Advanced Placement classes may mean a little less to the college world and those who take them simply for how they look on college applications, but to the people who take AP classes because they want to learn at more accelerated level, they mean just as much as they ever did before. Although AP classes no longer provide the weight they once did for college applications, most of the benefits still remain. By taking even one AP course, one can choose their major sooner, add second majors and minors more easily, and most importantly, develop college-level academic skills while still in high school. So not only are AP students more prepared for college—they may also instill some of the added benefits that AP credits can offer while taking the classes, regardless of how much it matters on their college application. But what many students fail to grasp or fully understand about Advanced Placement classes and the supposed benefits that they may receive is that, one: these benefits are all relative to the college you are applying to, and two: that taking seven AP classes does not necessarily put you higher up on the consideration list than say someone who has taken five or six AP classes. Thus, an AP frenzy is born; and colleges are the first to notice. Some universities are even putting a cap on the number of AP credits they will accept for students to opt out of certain classes; furthermore, some have gone as far as refusing to accept any.

And these are not the only criticisms. There is some worry among college professors who argue that AP classes skim over too much material, focusing on breadth and staying on schedule. This argument raises the question of whether or not these courses are worth taking for high school students. After all, if they no longer matter as much to colleges, or guarantee you being able to opt out of certain classes, and they are even criticized for not being in-depth enough, what’s the use?

Although AP classes don’t give students the same competitive edge that they used to when applying to colleges, the focus shouldn’t be on how much an AP course will mean to colleges on your transcript. Instead, students should be encouraged to think about whether or not AP courses will benefit their education, as well as what they want personally out of the courses they choose to take. The decision between taking, for example, Drawing and Painting III and AP Studio Art, should be made based on whether he or she is ready and willing to take the AP, and whether or not they are passionate about art and want a rigorous, challenging course. The decision should be between whether or not you want a higher, more advanced education, and not about how much those six AP classes you are taking will earn you a spot over someone who only took one AP course.

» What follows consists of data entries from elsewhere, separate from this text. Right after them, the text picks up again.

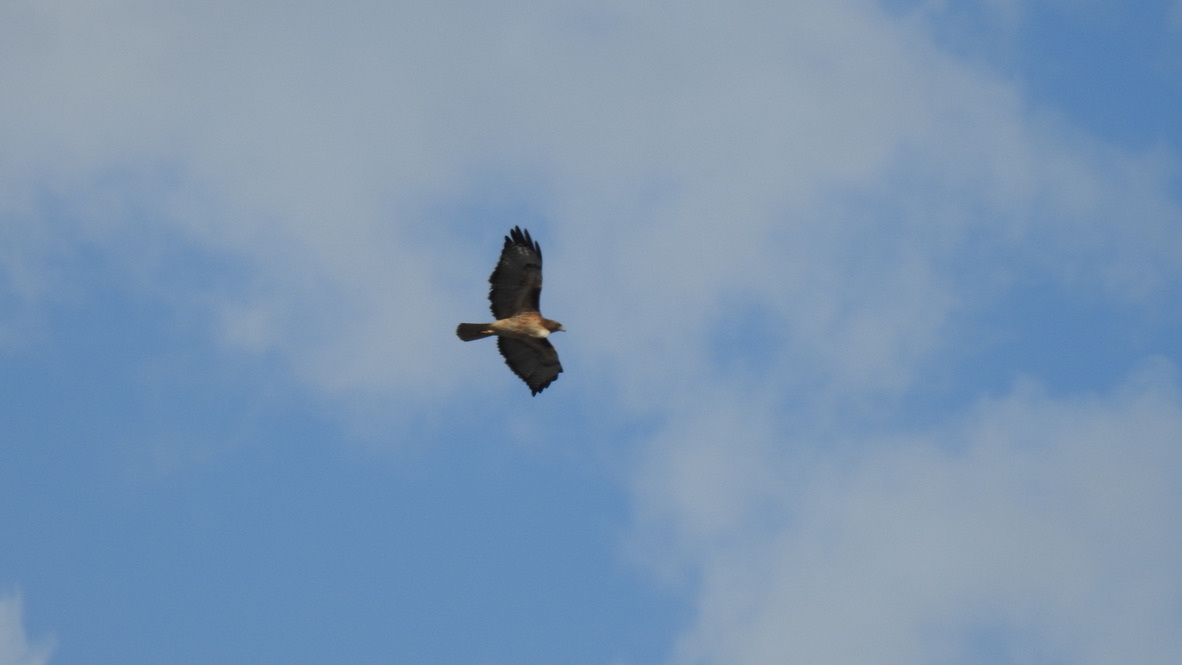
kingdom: Animalia
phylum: Chordata
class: Aves
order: Accipitriformes
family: Accipitridae
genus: Buteo
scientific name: Buteo jamaicensis
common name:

Unfortunately, many students fail to realize that colleges look for quality, not quantity. So, many students break their backs and lose their minds over heavy course loads and stressful classes. However, while taking too many AP classes can prove to be detrimental, the courses are definitely still worth taking. And the AP teachers at Walpole High will be the first ones to tell you about all of the benefits of taking an AP class. AP Studio Art teacher Willa-Ann McKee said, “[My class is] challenging, disciplined, and foreshadows college experience, giving students a chance to direct their own art making and develop a personal artistic voice.” In this case, Advanced Placement allows the kids who spend most of their lunches in the art room to take their art to the next level, giving them a class where they are free to grow and develop in a healthy and encouraging environment.

Some teachers even argue that the increase in students taking AP courses actually has little to no affect on how much AP classes are worth to colleges. Meme O’Malley, the AP Biology teacher at Walpole High School says, “since all AP courses are now audited by a college professor to be sure they meet the requirements of the curriculum, colleges can be more confident in students who have taken the [AP] exams and passed them.” So, despite the fact that so many students are taking AP courses, colleges still like to see them on students’ applications, disproving the idea that these classes mean any less to colleges now that many kids are enrolling in them. In fact, students who take AP classes are more likely to not only be accepted to better schools, but they are also more likely to receive more money, or be able to bypass classes in college. The benefits are endless. And yet, students are wondering what the actual advantages of these courses are, and if they should actually take such courses.

Instead of discouraging students from taking AP courses, the focus for teachers and parents should be on encouraging students to follow the path that they want to take, and if that path leads them to an AP class, they should take it in order to help better themselves and learn more about the things that they are interested in and passionate about. To that end, students considering taking AP courses next year should consider prioritizing, rather than cutting out these difficult classes altogether.